In many ways, Jamia was born of the discontent of nationalist students and teachers at the Mohammedan Anglo-Oriental College – founded by Sir Syed Ahmad Khan in Aligarh in 1875 – against the institution’s indifference to the calls of these anti-colonial movements. Among those at the helm of the founding of Jamia were the famous Ali brothers, Shaukat and Mohammed, the leaders of the Khilafat Movement, and Mahatma Gandhi “fired the first salvo” on October 12 1920, in an address to students of the college. Two days before his address, ten members of the college Syndicate, alarmed by national trends, had invoked an address made to Viceroy Lord Lytton in 1877 that they would like the college to make Indian Muslims “worthy and useful subjects of the British Crown”.
“How can you remain,” Gandhi had said in his address, “even for an hour, in an institution in which you are obliged to put up with the Union Jack and profess your loyalty to a governor or other high-ranking officials when in fact you are not loyal.” But the response at the institution had been less than lukewarm.
“In the agenda for the Non Cooperation Movement drafted by Gandhi ji along with Maulana Shaukat Ali, education was very important. Mahatma Gandhi gave calls to all schools and colleges to stop taking grants, aids, funds, awards, honours, all associations with the British in their education system… With this purpose he was invited by some students of MAO college… It was a prestigious college and many alumni had reputed positions in the British service or elsewhere and were doing very well, had name and fame attached to them. The college was being pampered with visits, teachers, funds and awards by the British government because they really wanted this educated lot to come in their favour and serve them… The college had been lulled into comfort over the years and was not really bothered by what was happening in the country… This elite bubble found Mahatma Gandhi’s call very impractical,” said Sabiha Zaidi, Director of Jamia’s Premchand Archives and Literary Centre.

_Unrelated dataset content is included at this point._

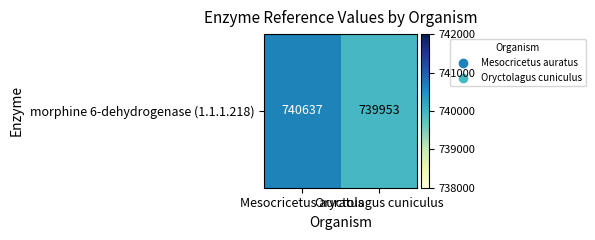

Between Oryctolagus cuniculus and Mesocricetus auratus, which is larger?

Mesocricetus auratus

The Ali brothers, who were both alumni and on MAO College’s board of trustees, were deeply disappointed by this response and the lull after this visit, as were some students who called a meeting of students the next day in the Union Hall. Mohammed Ali in particular had a huge following among the students. In their book, Partners in Freedom: Jamia Millia Islamia, Mushirul Hasan and Rakhshanda Jalil describe the mood of this crucial meeting. They wrote that the Ali brothers joined the meeting “not to deliver fiery speeches, but with tears in their eyes to bid farewell to their beloved college… His (Mohammed Ali’s) despondency moved the audience to tears.” Also present in the audience was a young Zakir Hussain, future VC of Jamia and the President of India, who had joined MAO College a few years back as lecturer. As the mood swung among the audience towards collectively leaving the college, Hussain and some other teachers and students began deliberating on an alternative for the young men to turn to.
“So the idea of an independent nationalist institution, the Jamia Millia Islamia, was born in the minds of students,” said Zaidi. Days of protests, efforts to change the mood of the management, calls for police and paramilitary force by the management, appeals at a board of trustees meeting followed.

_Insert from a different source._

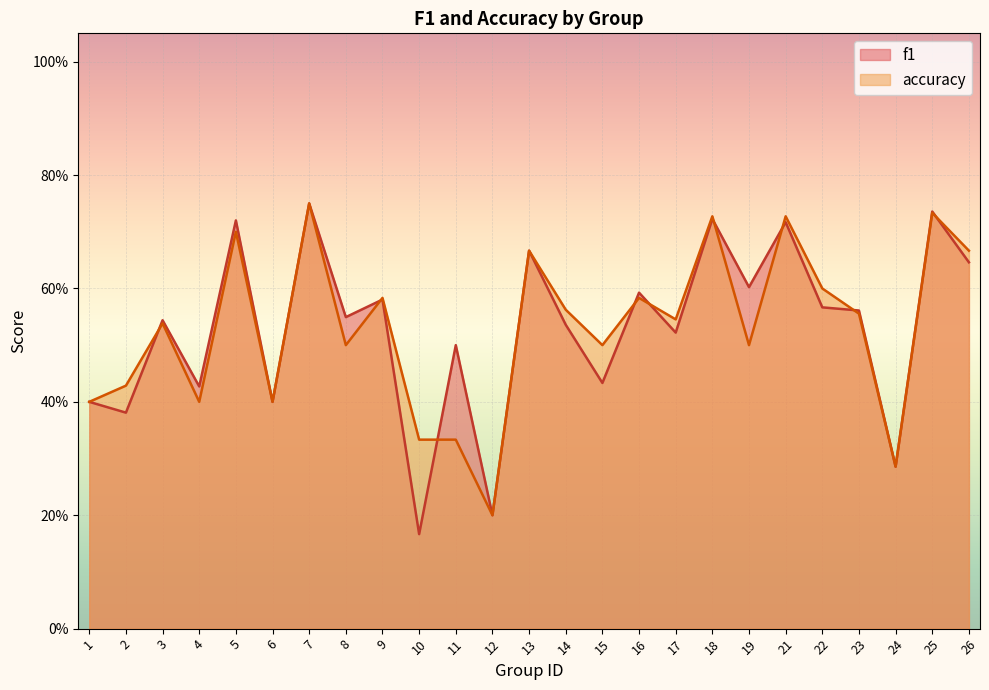

What is the difference between the second highest and second lowest values in the f1 series?

0.5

“On 29 October, in a small function in the Aligarh mosque, Jamia Millia Islamia was inaugurated. There was no corpus fund, no ribbon cutting, no foundation stone, no announcement of any donation. But these students were full of enthusiasm. And when the management found out about this, on 30th they asked the rebellious group to leave the college and on 31st, a nationalist procession walked out of the campus as an independent body,” said Zaidi.
Their idealism had to carry them through many years of spartan conditions. The new institute was housed in two bungalows and twenty tents.
“Jamia had no endowments, no statutory assurance of perpetuity. As a result, its students had to share the hardship with their teachers. They had very little furniture; so they studied, worked and slept on straw mats. The green chogha (robes) they and their teachers wore served as both odhna (drape) and bichona (bed), and their common property was a tin box containing four khadi suits, one or two angochha (cloth to wipe the body), the Diwan-i Ghalib, the English translation of the Quran, and some national songs in Urdu… Never was the gap between the sublime ideas and the everyday life of an educational institute so great,” wrote Hasan and Jalil.
After the Non-Cooperation and Khilafat movement ended in 1922, the new institute began to stumble, not least because of a lack of resources. Efforts to resuscitate it included shifting to a location in Delhi’s Karol Bagh in 1925. “In 1935 finally, after the university was given some land in the Okhla area by the river Yamuna, with the help of Mahatma Gandhi, a foundation stone was set in its current location,” said Ahmad Azeem, Jamia’s Public Relations Officer.